Very well illustrated, the book somehow encapsulates the genius of British gardeners, and explores 60 of their greatest creations, arranged chronologically from the 16th to the 21st century. All the well-known names are here, of course, including Charles Bridgeman (1690-1738), Lancelot “Capability” Brown (1716-83), Ian Hamilton Finlay (1925-2006), William Sawrey Gilpin (1761/2-1843), Michael Derek Elworthy Jarman (1942-94), Gertrude Jekyll (1843-1932), Geoffrey Alan Jellicoe (1900-96), William Kent (c.1685-1748), John Claudius Loudon (1782-1843), Edward Milner (1819-84), Joseph Paxton (1803-65), Humphry Repton (1752-1818), Christopher Tunnard (1910-79), and several others. It is good that some cemeteries have been included, notably the Old Town (Stirling), and Abney Park (Stoke Newington, London), the planting of which (largely by George Loddiges [1786-1846]) was partly didactic in order to raise tone and educate the public, but it is perhaps odd that St James’s Cemetery at Highgate is only mentioned in passing, as its magical siting and planting can still enchant. And although the marvellous garden at Biddulph Grange (for which James Bateman [1811-97] and Edward William Cooke [1811-80] were responsible), there is no mention of another extremely important Staffordshire garden, that at Shugborough, with its early Greek Revival fabriques designed by none other than James “Athenian” Stuart (1713-88). 
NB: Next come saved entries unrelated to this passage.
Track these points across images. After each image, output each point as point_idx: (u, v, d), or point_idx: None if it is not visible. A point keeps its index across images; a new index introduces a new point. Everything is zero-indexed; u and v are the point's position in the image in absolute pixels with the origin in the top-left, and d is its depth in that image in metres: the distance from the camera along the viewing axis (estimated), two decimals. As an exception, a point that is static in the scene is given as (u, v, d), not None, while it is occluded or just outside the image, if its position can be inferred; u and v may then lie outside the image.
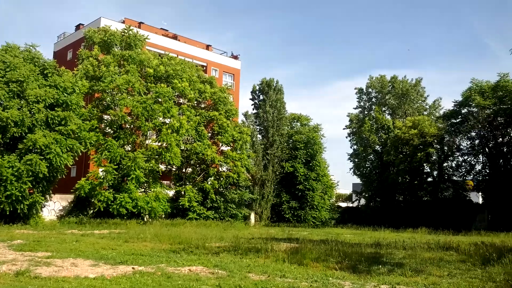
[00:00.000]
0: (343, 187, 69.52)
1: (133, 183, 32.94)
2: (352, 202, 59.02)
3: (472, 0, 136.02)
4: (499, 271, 13.11)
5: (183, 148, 38.17)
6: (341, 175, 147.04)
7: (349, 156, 54.00)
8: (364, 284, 11.08)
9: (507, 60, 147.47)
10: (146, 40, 39.44)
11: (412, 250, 18.84)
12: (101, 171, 33.50)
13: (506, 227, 34.33)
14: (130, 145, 36.04)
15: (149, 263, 13.51)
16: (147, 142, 37.01)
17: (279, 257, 15.13)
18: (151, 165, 34.49)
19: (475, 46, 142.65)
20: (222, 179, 40.01)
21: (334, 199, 55.45)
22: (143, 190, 35.31)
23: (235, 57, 58.35)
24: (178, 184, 39.35)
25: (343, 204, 61.47)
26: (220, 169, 41.16)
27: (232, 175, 39.49)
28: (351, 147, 54.52)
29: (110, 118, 35.58)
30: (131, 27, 39.24)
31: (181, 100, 40.07)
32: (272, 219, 45.36)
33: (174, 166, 38.39)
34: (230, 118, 42.07)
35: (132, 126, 36.19)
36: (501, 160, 41.34)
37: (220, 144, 41.68)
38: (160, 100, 35.97)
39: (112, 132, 35.56)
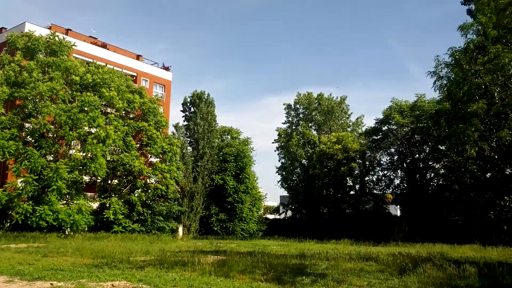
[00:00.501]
0: (271, 199, 70.75)
1: (55, 195, 31.36)
2: (280, 214, 60.08)
3: (394, 26, 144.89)
4: (414, 280, 13.99)
5: (109, 159, 36.98)
6: (269, 187, 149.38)
7: (277, 169, 55.17)
8: (288, 295, 11.38)
9: (424, 82, 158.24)
10: (73, 47, 38.04)
11: (334, 261, 19.53)
12: (20, 182, 31.64)
13: (422, 238, 36.51)
14: (52, 155, 34.37)
15: (69, 279, 12.98)
16: (71, 152, 35.45)
17: (206, 270, 15.12)
18: (75, 176, 33.06)
19: (396, 68, 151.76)
20: (150, 191, 39.18)
21: (262, 211, 56.13)
22: (65, 202, 33.71)
23: (167, 68, 57.72)
24: (103, 196, 37.99)
25: (271, 216, 62.37)
26: (148, 181, 40.32)
27: (161, 187, 38.82)
28: (279, 161, 55.83)
29: (31, 127, 33.76)
30: (57, 34, 37.72)
31: (109, 110, 38.88)
32: (200, 232, 45.01)
33: (99, 178, 37.00)
34: (160, 130, 41.45)
35: (55, 135, 34.57)
36: (417, 175, 44.05)
37: (149, 156, 40.89)
38: (86, 109, 34.68)
39: (33, 141, 33.72)
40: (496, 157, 18.43)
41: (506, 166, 18.71)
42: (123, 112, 39.70)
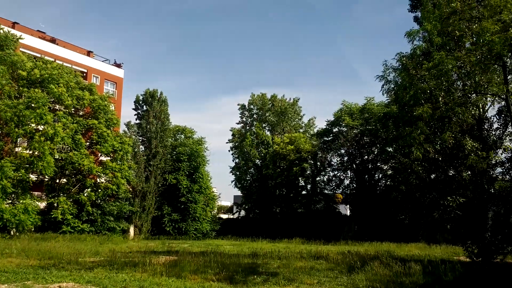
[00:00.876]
0: (225, 199, 70.72)
1: (-1, 194, 30.03)
2: (233, 214, 60.17)
3: (345, 30, 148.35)
4: (362, 278, 14.46)
5: (57, 157, 35.78)
6: (223, 187, 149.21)
7: (231, 169, 55.21)
8: (240, 294, 11.49)
9: (373, 86, 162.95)
10: (20, 41, 36.64)
11: (286, 260, 19.84)
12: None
13: (370, 237, 37.66)
14: (-4, 153, 32.91)
15: (13, 281, 12.55)
16: (16, 149, 34.06)
17: (157, 271, 14.99)
18: (21, 174, 31.79)
19: (346, 71, 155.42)
20: (100, 190, 38.16)
21: (215, 211, 56.01)
22: (10, 201, 32.30)
23: (118, 65, 56.42)
24: (50, 196, 36.70)
25: (224, 216, 62.35)
26: (98, 180, 39.28)
27: (111, 187, 37.94)
28: (233, 161, 55.88)
29: (-27, 123, 32.20)
30: (2, 26, 36.10)
31: (57, 107, 37.57)
32: (152, 232, 44.34)
33: (46, 176, 35.68)
34: (111, 128, 40.49)
35: (0, 132, 33.10)
36: (366, 176, 45.35)
37: (99, 154, 39.86)
38: (33, 105, 33.39)
39: (-25, 138, 32.18)
40: (440, 159, 19.26)
41: (449, 167, 19.56)
42: (72, 109, 38.49)
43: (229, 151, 56.42)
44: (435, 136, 17.51)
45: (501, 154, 18.92)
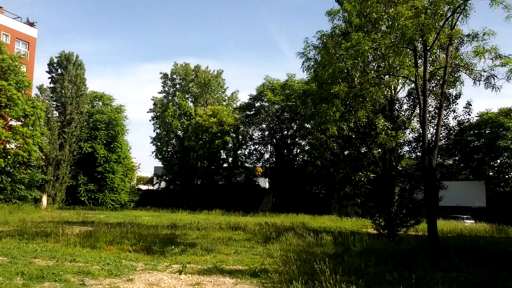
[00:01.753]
0: (145, 170, 69.41)
1: None
2: (153, 185, 59.42)
3: (268, 5, 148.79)
4: (277, 248, 15.12)
5: (-40, 120, 33.03)
6: (143, 158, 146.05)
7: (152, 140, 54.17)
8: (157, 265, 11.57)
9: (294, 62, 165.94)
10: None
11: (205, 231, 20.17)
12: None
13: (287, 209, 39.18)
14: None
15: None
16: None
17: (71, 241, 14.61)
18: None
19: (269, 46, 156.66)
20: (9, 157, 35.85)
21: (135, 181, 54.96)
22: None
23: (31, 24, 52.34)
24: (-49, 161, 33.96)
25: (144, 187, 61.44)
26: (7, 146, 36.82)
27: (22, 153, 35.81)
28: (154, 131, 54.79)
29: None
30: None
31: (-40, 65, 34.45)
32: (67, 202, 42.70)
33: None
34: (22, 91, 37.87)
35: None
36: (285, 150, 46.74)
37: (9, 118, 37.25)
38: None
39: None
40: (353, 136, 20.31)
41: (361, 145, 20.69)
42: (-22, 68, 35.48)
43: (150, 121, 55.23)
44: (350, 115, 18.36)
45: (409, 134, 20.40)
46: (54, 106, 44.19)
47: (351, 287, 8.70)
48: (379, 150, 20.06)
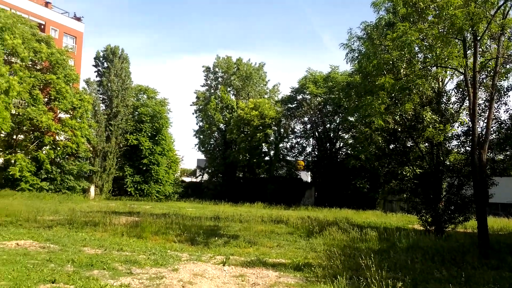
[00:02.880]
0: (188, 162, 70.56)
1: (-50, 150, 28.93)
2: (196, 177, 60.26)
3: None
4: (320, 242, 14.96)
5: (14, 112, 34.54)
6: (187, 150, 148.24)
7: (195, 132, 54.88)
8: (201, 255, 11.71)
9: (336, 54, 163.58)
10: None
11: (247, 223, 20.24)
12: None
13: (329, 203, 38.74)
14: None
15: (-31, 238, 12.30)
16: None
17: (118, 231, 15.01)
18: (-27, 129, 30.62)
19: (311, 38, 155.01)
20: (59, 148, 37.32)
21: (178, 173, 55.99)
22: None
23: (78, 19, 54.08)
24: (7, 152, 35.63)
25: (187, 179, 62.45)
26: (57, 138, 38.32)
27: (71, 145, 37.18)
28: (197, 124, 55.47)
29: None
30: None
31: (13, 59, 35.96)
32: (113, 193, 44.05)
33: (3, 132, 34.47)
34: (70, 84, 39.24)
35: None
36: (327, 144, 46.20)
37: (58, 111, 38.72)
38: (-14, 57, 31.82)
39: None
40: (399, 130, 19.79)
41: (408, 138, 20.13)
42: (29, 62, 36.99)
43: (193, 113, 55.98)
44: (395, 107, 17.90)
45: (458, 127, 19.66)
46: (101, 99, 45.55)
47: (398, 283, 8.48)
48: (426, 144, 19.45)
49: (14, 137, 36.57)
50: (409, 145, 20.37)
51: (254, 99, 51.54)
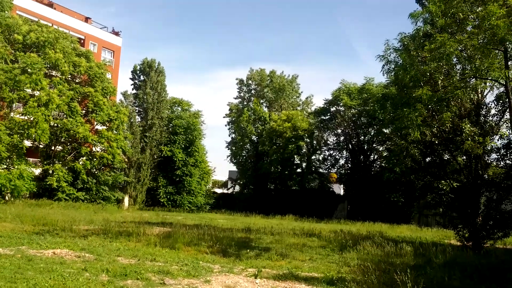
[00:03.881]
0: (220, 174, 70.91)
1: (-7, 158, 30.05)
2: (228, 189, 60.49)
3: (345, 8, 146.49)
4: (354, 257, 14.65)
5: (52, 124, 35.66)
6: (218, 162, 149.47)
7: (227, 144, 55.27)
8: (233, 268, 11.64)
9: (371, 65, 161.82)
10: (15, 3, 36.02)
11: (279, 236, 20.06)
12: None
13: (363, 217, 38.03)
14: (-9, 117, 32.78)
15: (7, 245, 12.63)
16: (12, 114, 33.84)
17: (151, 241, 15.13)
18: (14, 140, 31.67)
19: (346, 50, 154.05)
20: (95, 159, 38.23)
21: (210, 185, 56.27)
22: (5, 166, 32.32)
23: (116, 33, 55.62)
24: (46, 163, 36.75)
25: (219, 190, 62.71)
26: (93, 149, 39.26)
27: (107, 156, 37.97)
28: (229, 136, 55.83)
29: (-31, 85, 31.90)
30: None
31: (54, 73, 37.24)
32: (147, 203, 44.65)
33: (41, 143, 35.59)
34: (107, 96, 40.26)
35: (-5, 96, 32.91)
36: (361, 156, 45.56)
37: (95, 123, 39.72)
38: (29, 70, 33.00)
39: (-29, 100, 31.96)
40: (436, 142, 19.30)
41: (445, 151, 19.61)
42: (69, 76, 38.20)
43: (225, 125, 56.46)
44: (433, 119, 17.49)
45: (497, 140, 19.00)
46: (137, 111, 46.46)
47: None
48: (464, 157, 18.86)
49: (52, 148, 37.69)
50: (446, 158, 19.82)
51: (287, 111, 51.49)
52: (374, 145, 45.65)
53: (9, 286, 7.87)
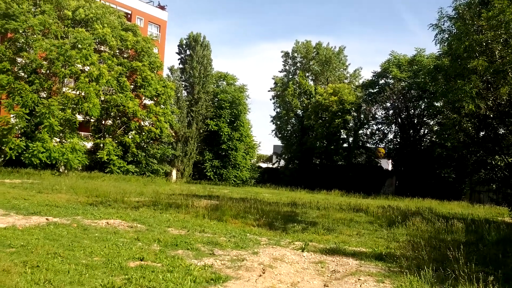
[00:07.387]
0: (265, 148, 71.26)
1: (47, 132, 31.37)
2: (273, 164, 60.71)
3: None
4: (403, 232, 14.37)
5: (103, 99, 36.72)
6: (263, 136, 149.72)
7: (272, 118, 55.12)
8: (279, 240, 11.70)
9: (422, 36, 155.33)
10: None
11: (325, 211, 19.94)
12: (13, 117, 31.58)
13: (411, 193, 37.14)
14: (45, 92, 34.06)
15: (64, 215, 13.22)
16: (64, 90, 35.08)
17: (199, 213, 15.44)
18: (67, 114, 32.90)
19: (394, 20, 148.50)
20: (144, 133, 39.21)
21: (255, 159, 56.65)
22: (58, 140, 33.72)
23: (162, 8, 55.96)
24: (97, 136, 38.08)
25: (264, 165, 63.07)
26: (142, 123, 40.25)
27: (155, 130, 38.85)
28: (274, 110, 55.66)
29: (23, 61, 33.18)
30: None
31: (102, 48, 38.10)
32: (193, 177, 45.60)
33: (92, 117, 36.79)
34: (155, 71, 40.87)
35: (48, 71, 34.09)
36: (411, 131, 44.27)
37: (143, 98, 40.58)
38: (79, 45, 33.89)
39: (26, 76, 33.28)
40: (491, 116, 18.43)
41: (500, 125, 18.71)
42: (117, 51, 38.93)
43: (270, 99, 56.16)
44: (488, 92, 16.66)
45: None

As Peter Hughes, Chairman of The Gardens Trust, writes in his Introduction to this volume, “the UK has the finest collection of historic parks, gardens and designed landscapes in the world, something of which we can be truly proud”. This admirable little book is a worthy introduction to a selection of such places, and the accompanying colour photographs are splendid, very well judged, and decently composed. The Gardens Trust and Batsford are to be congratulated.